Nous sommes en 1948, au Caire. Une épidémie de choléra sévit, fait des ravages dans la population. La vieille Saddika Om Hassan dévouée corps et âme auprès des siens, s'occupe de son mari Saïd paralytique et élève son petit-fils Hassan orphelin. Elle découvre un jour que ce dernier présente tous les signes de la terrible maladie.
La vieille n'a pas confiance en l'hôpital, qui est un vrai mouroir... Alors il faut se cacher, fuir car l'annonce de la maladie pourrait être une déflagration dans la communauté toute proche, la peur se propage parfois plus vite que l'épidémie...
Fuir, où, quand, comment... ? Fuir pour se cacher, le temps de... le temps de six petits jours, elle reviendra
le sixième jour, car ne dit-on pas qu'au sixième jour , « ou bien on meurt, ou bien on ressuscite... »

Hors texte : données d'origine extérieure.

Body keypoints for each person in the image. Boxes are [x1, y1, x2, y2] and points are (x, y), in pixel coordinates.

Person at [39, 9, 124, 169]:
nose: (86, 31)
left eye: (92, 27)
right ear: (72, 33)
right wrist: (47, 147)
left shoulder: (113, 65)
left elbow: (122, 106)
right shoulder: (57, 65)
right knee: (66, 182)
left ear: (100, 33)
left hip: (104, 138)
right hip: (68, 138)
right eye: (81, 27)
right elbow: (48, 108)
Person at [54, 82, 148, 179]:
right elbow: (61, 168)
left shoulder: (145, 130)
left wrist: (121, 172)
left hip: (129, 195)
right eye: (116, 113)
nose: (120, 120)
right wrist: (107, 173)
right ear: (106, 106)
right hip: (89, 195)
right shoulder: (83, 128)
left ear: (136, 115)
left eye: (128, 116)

Alors, c'est une fuite avec son petit-fils dont les forces déclinent presque à chaque heure. C'est un corps frêle qui pèse comme un fardeau en lui. Accablé. Elle non plus, la vieille Saddika Om Nassan, n'est plus très solide sur ses vieilles jambes un peu brinquebalantes. Fuir vers le Nil, là-bas sur l'eau, se réfugier sous la toile d'un felouque qui filera vers la mer, ils seront tranquilles, apaisés et au bout du sixième jour ils reviendront, elle reviendra avec son petit-fils, il sera debout à ses côtés, ou bien peut-être dans ses bras comme un petit être desséché, abandonné par la vie, poupée vidée de toutes ses forces...

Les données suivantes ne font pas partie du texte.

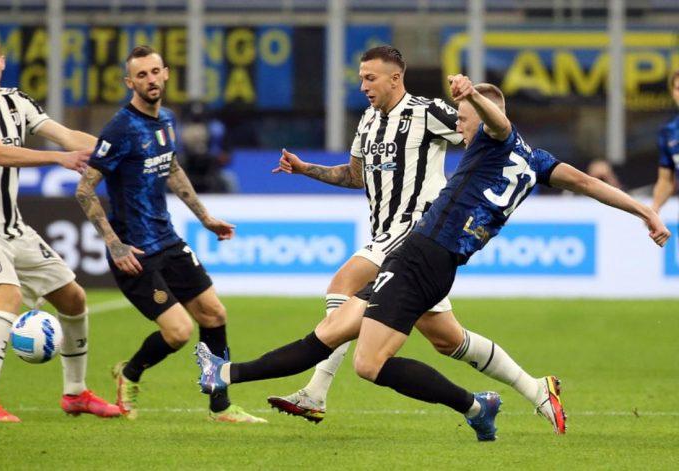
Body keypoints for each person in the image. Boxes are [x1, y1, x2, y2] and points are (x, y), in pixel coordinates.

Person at [195, 75, 670, 440]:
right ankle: (231, 374)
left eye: (463, 119)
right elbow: (587, 183)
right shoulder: (537, 159)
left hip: (421, 256)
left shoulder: (494, 138)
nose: (458, 128)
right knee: (346, 332)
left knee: (365, 360)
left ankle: (475, 405)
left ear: (483, 117)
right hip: (430, 262)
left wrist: (473, 94)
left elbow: (500, 124)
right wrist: (644, 210)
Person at [267, 45, 565, 435]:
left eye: (370, 78)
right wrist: (307, 169)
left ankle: (316, 391)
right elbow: (355, 176)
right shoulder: (368, 121)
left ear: (395, 78)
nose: (363, 86)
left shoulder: (428, 112)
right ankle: (533, 388)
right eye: (361, 78)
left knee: (343, 284)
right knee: (449, 340)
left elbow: (481, 132)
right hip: (391, 238)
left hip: (418, 230)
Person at [75, 45, 263, 423]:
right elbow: (84, 189)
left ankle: (220, 406)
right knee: (178, 332)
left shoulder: (167, 120)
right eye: (141, 75)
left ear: (166, 74)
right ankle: (130, 373)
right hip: (135, 253)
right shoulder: (120, 129)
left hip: (169, 240)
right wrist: (114, 244)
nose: (150, 80)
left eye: (155, 72)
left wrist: (205, 217)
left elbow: (172, 168)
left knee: (214, 314)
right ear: (130, 82)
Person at [0, 31, 120, 422]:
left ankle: (75, 393)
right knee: (6, 298)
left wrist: (117, 151)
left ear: (2, 62)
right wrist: (59, 159)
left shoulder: (16, 101)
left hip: (13, 227)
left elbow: (67, 135)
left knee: (73, 298)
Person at [651, 69, 679, 215]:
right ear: (673, 93)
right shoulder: (668, 132)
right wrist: (654, 208)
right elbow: (666, 181)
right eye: (678, 89)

Elle sait que nulle part l'enfant ne sera plus en sécurité que sur l'eau.
Elle va emporter son petit-fils dans l'entrelacement et la cacophonie des ruelles, parmi le bruit des charrettes, parmi l'odeur et les couleurs des échoppes, le dédale des quartiers qui descendent vers les rives du fleuve. À chaque page, j'avais l'impression d'être là à leurs côtés. Je me perdais comme eux dans le labyrinthe infatigable des rues. Mon coeur battait comme celui de la vieille, peut-être aussi comme celui de l'enfant dont les forces déclinaient sous mes yeux.
J'avais envie de bousculer les marchands qui tendaient vers moi leurs fruits, leurs légumes comme les offrandes de la terre, celles que le petit Nassan pourrait peut-être de nouveau enfin goûter après
le sixième jour.
D'autres personnages peuplent l'histoire, parfois bienveillants, parfois il faut s'en méfier. C'est comme ce montreur de singe qui décide de faire un bout de chemin pour les aider... J'ai aimé ce batelier de la felouque, comme un ami...

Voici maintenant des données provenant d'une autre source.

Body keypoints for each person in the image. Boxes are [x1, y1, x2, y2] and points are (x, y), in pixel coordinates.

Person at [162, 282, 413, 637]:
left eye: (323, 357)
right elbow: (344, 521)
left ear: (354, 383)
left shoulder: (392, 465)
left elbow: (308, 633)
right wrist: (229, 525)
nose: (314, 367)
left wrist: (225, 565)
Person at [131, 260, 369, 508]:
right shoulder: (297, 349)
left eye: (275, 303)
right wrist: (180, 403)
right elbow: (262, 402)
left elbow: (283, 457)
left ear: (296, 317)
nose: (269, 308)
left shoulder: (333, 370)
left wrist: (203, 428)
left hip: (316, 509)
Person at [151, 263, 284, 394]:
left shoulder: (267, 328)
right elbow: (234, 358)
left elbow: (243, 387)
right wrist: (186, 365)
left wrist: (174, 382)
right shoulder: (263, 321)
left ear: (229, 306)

Chaque jour, chaque heure qui ont passé, ont pesé dans le coeur de la vieille et de l'enfant, et dans mon coeur aussi...
Malgré les obstacles, ils avancent... Chaque pas est un pas vers l'espoir, vers la vie, chaque pas est peut-être aussi un pas vers la mort. Qui sait...
L'écriture poétique d'
Andrée Chedid m'a pris par la main et entraîné vers les rives du Nil.
Certains y verront une histoire chargée de symboles. Je me contenterai d'y voir un récit pétri d'émotions tout en retenue, écrit avec beauté et justesse, l'amour d'une vieille femme qui veut sauver à toute force son petit-fils... C'est un roman épris d'humanité et qui fait du bien.